The apostle Peter said,
This is the will of God, that by doing good you should put to silence
the ignorance of foolish people. Live as people who are free, not using
your freedom as a cover-up for evil, but living as slaves of God. Honor
everyone. Love the brotherhood. Fear God. Honor the emperor. (1 Peter 2:15–17)
“Live as people who are free.”
Peter had just said, “Be subject for the Lord’s sake to every human
institution, whether to the emperor as supreme, or to governors” (1 Peter 2:13). So how can you “be subject” and “be free” at the same time?
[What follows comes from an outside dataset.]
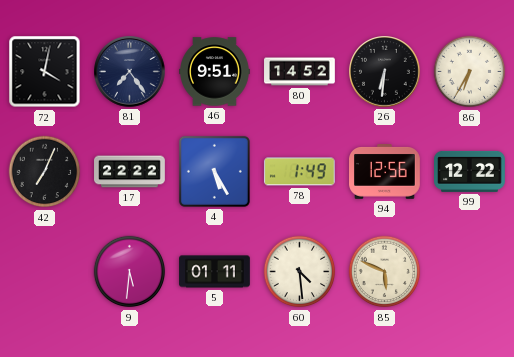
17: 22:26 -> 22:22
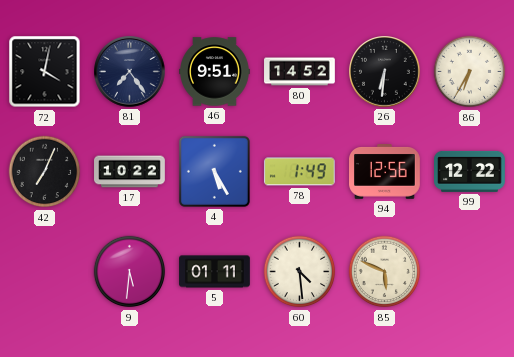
17: 22:22 -> 10:22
Peter’s answer is that Christians are “slaves of God.” In other words, when you submit to a “human institution” (1 Peter 2:13),
you don’t do it as the slave of that institution. You do it in freedom,
because you are slaves of God, not man. God owns his people — by
creation and redemption. ...
When we submit, we do so for the Lord’s sake. Because he said to. God’s
ownership of his people strips every decisive entitlement from human
authority. It turns every act of human compliance into worship. When we
submit, we do so for the glory of our one Owner and Master. Life is
radically Godward.
More.
Every act of compliance is worship, eh?
In the 3rd century many Christians found one act of compliance utterly beyond the pale. They refused to comply with an edict of Decius requiring everyone to perform a sacrifice to the gods in the presence of a Roman magistrate, which was deemed sufficient to demonstrate one's loyalty to the empire.
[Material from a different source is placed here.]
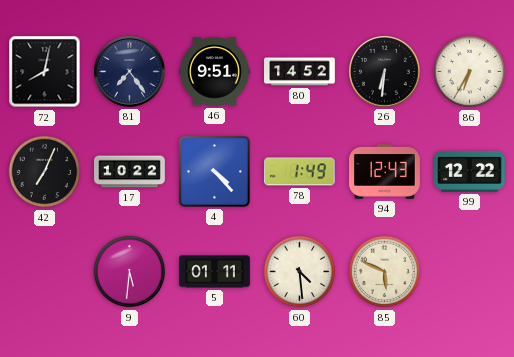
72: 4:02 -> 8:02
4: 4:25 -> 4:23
Some Christians at the time thought such sacrifices to be idolatrous. Many were killed for refusing to offer them.
Many people today, and not just Christians, think that the vaccines can cause harm, to their children and/or to themselves, and refuse to take them or allow them. Some people are losing their jobs as a result.
Many wonder what happened to the ideas we grew up with, that in America health decisions are between the individual and her doctor and are no one else's business, especially not the government's business. Many today wonder what happened to the "first, do no harm" line in the Hippocratic oath.
Circumstances likewise changed a great deal between the composition of I Peter and the 3rd century. There was no formal empire-wide persecution of Christians before the Decian edict of 250 AD. In the absence of official edicts requiring apostasy, obeying the law was not at issue and was promoted in the interests of evangelism and comity, especially in the 1st century.
Similarly Paul in I Corinthians 8 knew that eating meat offered to idols was nothing because no other gods actually exist, but that weak minds found it offensive, for which reason he said that one should not eat meat offered to idols to protect their feelings.
This advice had unintended consequences. The weak minds proliferated, to the point that by the 3rd century the Christians were literally a people living apart from the wider Roman society, attracting suspicion and ultimately the ire of the authorities for failing to behave like Romans. Rod Dreher fans should take note. His prescription in The Benedict Option might be more cause than effect of the troubles he believes are coming, and may prove to be a self-fulfilling prophecy.
Today vaccine compliance earns you a proof of vaccination card. With it you can go about the normal business of living, including going to work. In the 3rd century, sacrifice earned you a libellus, a proof of sacrifice card. With it you could escape execution.
You would expect that in a liberal society, a free society such as that bequeathed to us by the Protestant founders of America who inherited the ideas of Paulinism, the, if you will, weak-minded anti-vaxxers among us would be cut the same slack Paul cut those who were superstitious about idol meat.
But we don't live in that world any longer. We live in an absurd world where the vaccinated, the protected, promote fear of the unvaccinated, which is superstition. It's getting to be more and more like the 3rd century world of suspicion and compulsion.
John Piper has as little to say to the one as to the other. But the 3rd century speaks volumes.